Um velho pintor japonês


Frase tirada de uma carta ao leitor, não lembro mais quando, nem de quem, mas resume o agora

Um velho na frente de cortinas simples, bigode fino e branco, em um vídeo japonês. Como alguém legendou em inglês, sei que ele agradece e pede perdão, quero saber porquê. Clico. É um velho pintor desconhecido, sem fama alguma, que dá aulas de aquarela em algum lugar do Japão. Por sugestão do filho, tem um canal no youtube com milhares de seguidores e que cresce a cada dia. Mas ele está triste, sentido. Leu um comentário e ficou pensando. Ele diz que muitos dos que o seguem não conseguem fazer igual a ele e desanimam e, infelizmente, ele não está ao lado de cada um para incentivá-los como faz com os alunos para quem dá aula fisicamente. É por isso que pede perdão. Ele acrescenta:  vamos criar relações, não só desenhar e pintar. Tenho vontade de colocá-lo no colo. Vou atrás de um vídeo de uma aula dele. Em cinco minutos, com alguns tons de verde, umas pinceladas que parecem jogadas, um tanto de marron e lá está uma árvore iluminada por uma luz que vem do alto, à direita. Parece tão fácil, sei que não é.
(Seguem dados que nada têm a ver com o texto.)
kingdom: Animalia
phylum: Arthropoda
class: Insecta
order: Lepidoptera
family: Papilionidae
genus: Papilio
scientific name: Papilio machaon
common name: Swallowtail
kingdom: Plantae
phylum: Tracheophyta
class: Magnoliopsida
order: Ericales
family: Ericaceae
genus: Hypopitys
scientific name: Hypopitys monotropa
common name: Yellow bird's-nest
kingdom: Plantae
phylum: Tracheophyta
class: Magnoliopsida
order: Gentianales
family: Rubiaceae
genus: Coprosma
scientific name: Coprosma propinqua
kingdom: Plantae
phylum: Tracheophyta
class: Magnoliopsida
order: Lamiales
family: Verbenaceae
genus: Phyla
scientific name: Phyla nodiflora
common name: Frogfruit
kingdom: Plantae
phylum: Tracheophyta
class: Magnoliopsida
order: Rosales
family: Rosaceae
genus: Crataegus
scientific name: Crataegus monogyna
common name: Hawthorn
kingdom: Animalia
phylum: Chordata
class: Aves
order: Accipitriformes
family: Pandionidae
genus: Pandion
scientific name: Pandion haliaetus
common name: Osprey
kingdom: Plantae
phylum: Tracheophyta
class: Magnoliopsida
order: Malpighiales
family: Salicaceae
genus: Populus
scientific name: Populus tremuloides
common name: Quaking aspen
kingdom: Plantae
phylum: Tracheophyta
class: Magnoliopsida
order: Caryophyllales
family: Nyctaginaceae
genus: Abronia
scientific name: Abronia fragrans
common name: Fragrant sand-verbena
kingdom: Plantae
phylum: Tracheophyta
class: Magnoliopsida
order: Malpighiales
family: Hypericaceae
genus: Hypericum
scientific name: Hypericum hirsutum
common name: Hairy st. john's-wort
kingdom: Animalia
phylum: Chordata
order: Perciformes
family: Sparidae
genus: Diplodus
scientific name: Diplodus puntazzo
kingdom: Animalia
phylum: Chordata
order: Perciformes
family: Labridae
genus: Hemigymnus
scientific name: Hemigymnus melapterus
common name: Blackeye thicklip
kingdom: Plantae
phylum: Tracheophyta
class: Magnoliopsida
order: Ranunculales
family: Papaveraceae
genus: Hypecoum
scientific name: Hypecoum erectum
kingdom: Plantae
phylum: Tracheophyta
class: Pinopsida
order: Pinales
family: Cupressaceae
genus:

Fico me perguntando porque o pedido de perdão dele me tocou. Talvez porque seja o oposto absoluto do que tenho vivido em um mundo onde leio coisas que me fazem ter vontade de gritar, de verdade. Antes percebia isso quanto lia comentários de pessoas que pensam muito diferente de mim, o duro agora é perceber que acontece quando leio textos das melhores pessoas, das pessoas de quem gosto, que admiro e que de uma maneira que me parece desesperada tentam mostrar como tudo o que o outro lado pensa é o horror encarnado na Terra. E é mesmo, muitas vezes, mas nossa abordagem tem alguma chance de mudar algo? Acho que não. O outro lado fala, grita, xinga mas também mostra como se sente ameaçado. Gritamos que eles são horríveis, eles acham que nós é que somos o horror, que ameaçamos o mundo que eles querem. Lembro de um texto que li, do Arjun Appadurai, O medo ao pequeno número. Ele diz que existe algo que chama de ansiedade da incompletude, quando as minorias lembram às maiorias que existe uma brecha em sua condição de maioria e de um horizonte de um todo nacional imaculado. Alterando (perdão Appadurai) para o aqui-agora: o outro e sua diferença impedem que o mundo seja como eu quero. No que isso pode dar? Ele diz: “vivemos numa época em que o medo é a fonte e o fundamento para campanhas de intensa violência grupal”. Pitbulls enterrados na areia para se tornarem prontos para a violência, é o que temos sido. Como falar para ser escutado? Como não ter medo?
Aí vem o senhor japonês e pede perdão. Ele não fez nada errado, tem imenso prazer em fazer o que faz, suas pinceladas dizem isso. Parece imerso em algo que os budistas chamam de compaixão, algo que não entendemos e não sabemos como usar. Em um dos comentários do vídeo, um seguidor o chama de tesouro. Ele foi para mim, hoje, por razões estranhas. Quero esse mundo mais delicado, capaz de entender o sentimento do outro e não desesperar. Não tenho a menor ideia de como fazer isso, mas vê-lo a cada dia mais distante, sentir a cada dia mais incapaz de alcançá-lo, tem sido bem duro de aguentar.